During pregnancy, the rapid change in your body's hormones can trigger a change in the levels of these chemicals, resulting in depression. Depression can also be triggered by various emotional, psychological, or personal factors, including stressful life events, financial troubles, or a death in the family.
Who's At Risk
Any pregnant woman can develop depression at some point throughout her pregnancy. However, certain factors do seem to put some pregnant women at more risk for the disorder. These risk factors include:
- personal or family history of depression
- relationship or personal difficulties
- unplanned pregnancy
- previous miscarriage or pregnancy loss
- pregnancy complications
- history of emotional, physical, or sexual abuse
Symptoms of Depression During Pregnancy
The main signs of depression are unrelenting feelings of sadness, guilt, and hopelessness. This sadness persists for more than two weeks and is accompanied by some of the following symptoms:
- difficulty sleeping or oversleeping
- weight loss or change in appetite
- irritability or mood swings
- constant fatigue
- difficulty concentrating
- unpredictable, uncharacteristic, or bizarre behavior
- thoughts of self-harm or suicide
Possible Complications of Depression During Pregnancy
Depression can be a very dangerous disorder, particularly during pregnancy. Because depression can often drain your desire and energy, pregnant women with the disorder may not seek appropriate prenatal care. Depression during pregnancy may also increase the likelihood that you will abuse alcohol, cigarettes, or drugs during pregnancy. When it is most severe, depression can lead to self-harm or even suicide, causing the death of your baby.
According to recent studies, pregnant women with untreated depression are more likely to experience:
Treating Depression During Pregnancy
There are a variety of effective treatments for depression during pregnancy. Psychotherapy is one of the best depression treatments during pregnancy, because it is completely safe and healthy for both mom and baby.

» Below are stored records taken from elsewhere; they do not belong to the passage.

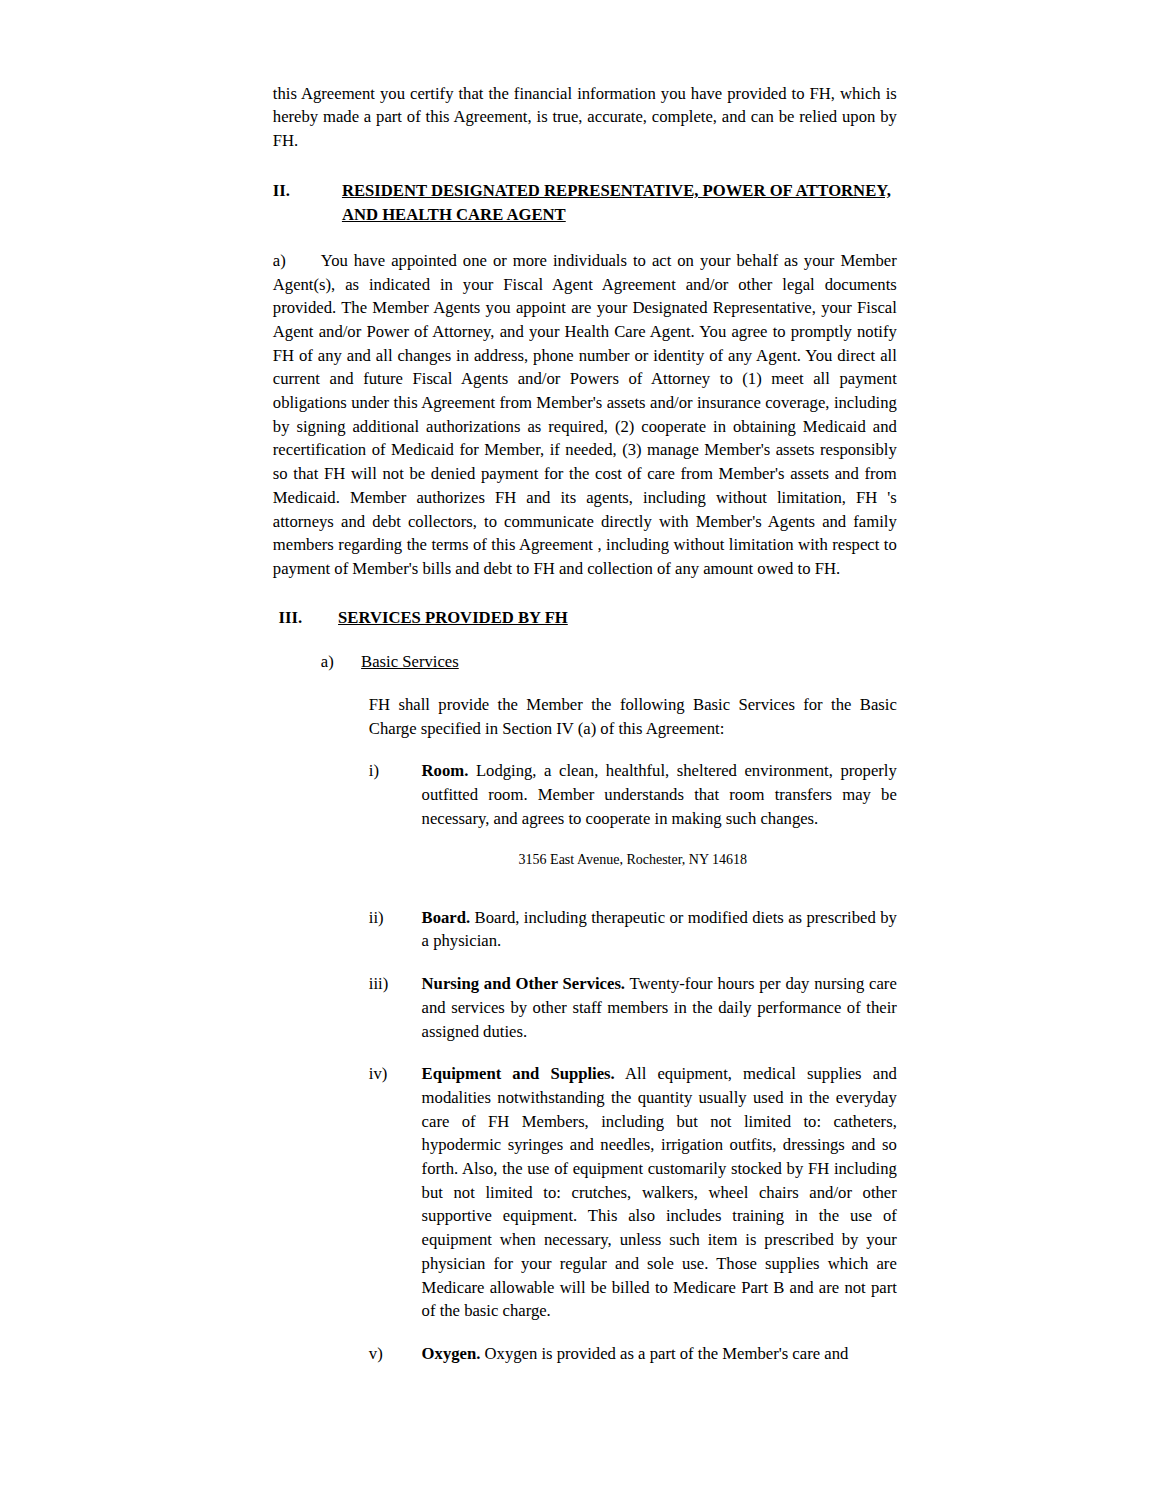this Agreement you certify that the financial information you have provided to FH, which is hereby made a part of this Agreement, is true, accurate, complete, and can be relied upon by FH.
II.
RESIDENT DESIGNATED REPRESENTATIVE, POWER OF ATTORNEY, AND HEALTH CARE AGENT
a) You have appointed one or more individuals to act on your behalf as your Member Agent(s), as indicated in your Fiscal Agent Agreement and/or other legal documents provided. The Member Agents you appoint are your Designated Representative, your Fiscal Agent and/or Power of Attorney, and your Health Care Agent. You agree to promptly notify FH of any and all changes in address, phone number or identity of any Agent. You direct all current and future Fiscal Agents and/or Powers of Attorney to (1) meet all payment obligations under this Agreement from Member's assets and/or insurance coverage, including by signing additional authorizations as required, (2) cooperate in obtaining Medicaid and recertification of Medicaid for Member, if needed, (3) manage Member's assets responsibly so that FH will not be denied payment for the cost of care from Member's assets and from Medicaid. Member authorizes FH and its agents, including without limitation, FH 's attorneys and debt collectors, to communicate directly with Member's Agents and family members regarding the terms of this Agreement , including without limitation with respect to payment of Member's bills and debt to FH and collection of any amount owed to FH.
III.
SERVICES PROVIDED BY FH
a)
Basic Services
FH shall provide the Member the following Basic Services for the Basic Charge specified in Section IV (a) of this Agreement:
i)
Room. Lodging, a clean, healthful, sheltered environment, properly outfitted room. Member understands that room transfers may be necessary, and agrees to cooperate in making such changes.
3156 East Avenue, Rochester, NY 14618
ii)
Board. Board, including therapeutic or modified diets as prescribed by a physician.
iii)
Nursing and Other Services. Twenty-four hours per day nursing care and services by other staff members in the daily performance of their assigned duties.
iv)
Equipment and Supplies. All equipment, medical supplies and modalities notwithstanding the quantity usually used in the everyday care of FH Members, including but not limited to: catheters, hypodermic syringes and needles, irrigation outfits, dressings and so forth. Also, the use of equipment customarily stocked by FH including but not limited to: crutches, walkers, wheel chairs and/or other supportive equipment. This also includes training in the use of equipment when necessary, unless such item is prescribed by your physician for your regular and sole use. Those supplies which are Medicare allowable will be billed to Medicare Part B and are not part of the basic charge.
v)
Oxygen. Oxygen is provided as a part of the Member's care and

Psychotherapy works to find out the root cause of the depression and can help you deal with feelings of sadness, guilt, or worthlessness.
Medications called antidepressants can also be used to treat depression in pregnancy although you must consult with your health care provider before taking any antidepressant during pregnancy. Some antidepressants have been associated with risks of preterm labor or miscarriage and should not be taken during pregnancy. Two types of antidepressants have traditionally been used to treat depression during pregnancy: SSRIs (selective serotonin reuptake inhibitors), including Zoloft, and Celexa; and TCAs (tricyclic antidepressants), including Pamelor, Tofranil, and Elavil.

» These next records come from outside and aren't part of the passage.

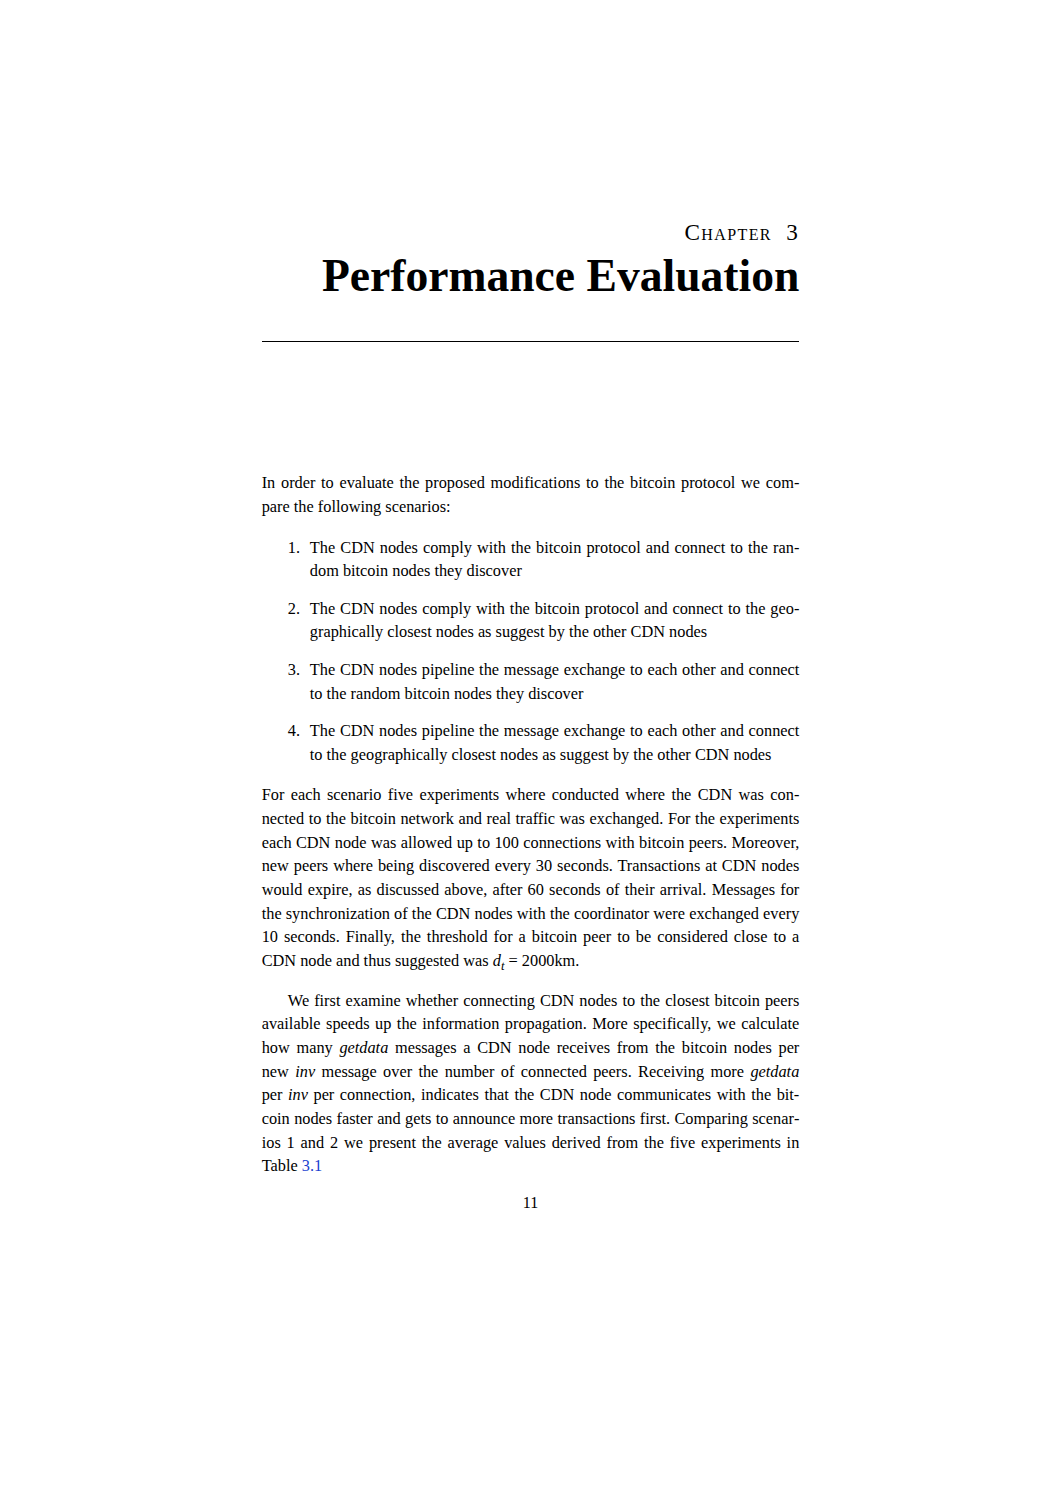Chapter 3
Performance Evaluation
In order to evaluate the proposed modifications to the bitcoin protocol we compare the following scenarios:
The CDN nodes comply with the bitcoin protocol and connect to the random bitcoin nodes they discover
The CDN nodes comply with the bitcoin protocol and connect to the geographically closest nodes as suggest by the other CDN nodes
The CDN nodes pipeline the message exchange to each other and connect to the random bitcoin nodes they discover
The CDN nodes pipeline the message exchange to each other and connect to the geographically closest nodes as suggest by the other CDN nodes
For each scenario five experiments where conducted where the CDN was connected to the bitcoin network and real traffic was exchanged. For the experiments each CDN node was allowed up to 100 connections with bitcoin peers. Moreover, new peers where being discovered every 30 seconds. Transactions at CDN nodes would expire, as discussed above, after 60 seconds of their arrival. Messages for the synchronization of the CDN nodes with the coordinator were exchanged every 10 seconds. Finally, the threshold for a bitcoin peer to be considered close to a CDN node and thus suggested was dt = 2000km.
We first examine whether connecting CDN nodes to the closest bitcoin peers available speeds up the information propagation. More specifically, we calculate how many getdata messages a CDN node receives from the bitcoin nodes per new inv message over the number of connected peers. Receiving more getdata per inv per connection, indicates that the CDN node communicates with the bitcoin nodes faster and gets to announce more transactions first. Comparing scenarios 1 and 2 we present the average values derived from the five experiments in Table 3.1
11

However, recent studies have found that the use of SSRIs druing pregnancy can have serious health effects in newborns. In 2004, the FDA issued an alert for all SSRIs on the market, including Prozac, Paxil, Zoloft, Luvox and Celexa.

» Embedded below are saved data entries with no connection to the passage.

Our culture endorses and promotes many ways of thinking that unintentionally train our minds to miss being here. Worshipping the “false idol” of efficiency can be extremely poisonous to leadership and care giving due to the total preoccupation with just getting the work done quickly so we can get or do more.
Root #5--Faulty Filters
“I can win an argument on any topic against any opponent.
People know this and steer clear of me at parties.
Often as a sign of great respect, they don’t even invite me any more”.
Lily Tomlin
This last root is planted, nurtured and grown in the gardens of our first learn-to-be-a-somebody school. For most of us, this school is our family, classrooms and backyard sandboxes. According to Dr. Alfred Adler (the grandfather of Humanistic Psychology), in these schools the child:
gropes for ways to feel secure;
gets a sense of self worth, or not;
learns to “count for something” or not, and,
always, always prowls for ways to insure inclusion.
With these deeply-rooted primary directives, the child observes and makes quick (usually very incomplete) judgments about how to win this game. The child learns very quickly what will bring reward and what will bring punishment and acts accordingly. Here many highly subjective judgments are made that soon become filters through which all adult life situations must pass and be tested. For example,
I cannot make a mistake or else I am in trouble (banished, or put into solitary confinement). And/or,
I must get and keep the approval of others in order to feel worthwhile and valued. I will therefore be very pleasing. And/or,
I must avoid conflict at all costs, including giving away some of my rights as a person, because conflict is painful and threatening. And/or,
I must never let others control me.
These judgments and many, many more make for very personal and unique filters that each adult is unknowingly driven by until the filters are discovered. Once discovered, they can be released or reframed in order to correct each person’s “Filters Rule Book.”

In 2006, the American College of Obstetricians and Gynecologists (ACOG) found a link between SSRIs and an increased risk of fetal heart defects, as well as persistent pulmonary hypertension (PPHN) in newborns. Other birth defects associated with SSRIs include respiratory problems, low muscle tone, body rigidity, irritability and trouble eating.
However, the ACOG stresses that depression that is left untreated can also have serious health consequences for pregnant women in addition to the ones listed above, including low weight gain and an increased risk of alcohol and drug abuse, as well as an increased risk of sexually transmitted diseases (STDs), which in turn can have negative effects on a newborn.
Pregnant women or women trying to become pregnant should always consult with their obstetrician and mental health specialist about their depression treatment and the effects of the anti-depression drugs they are taking on pregnancy.
Sometimes, depression can manifest after the birth of your baby. Known as postpartum depression, this condition causes the same symptoms as depression during pregnancy causes. It is important to talk with your health care provider about an appropriate depression treatment.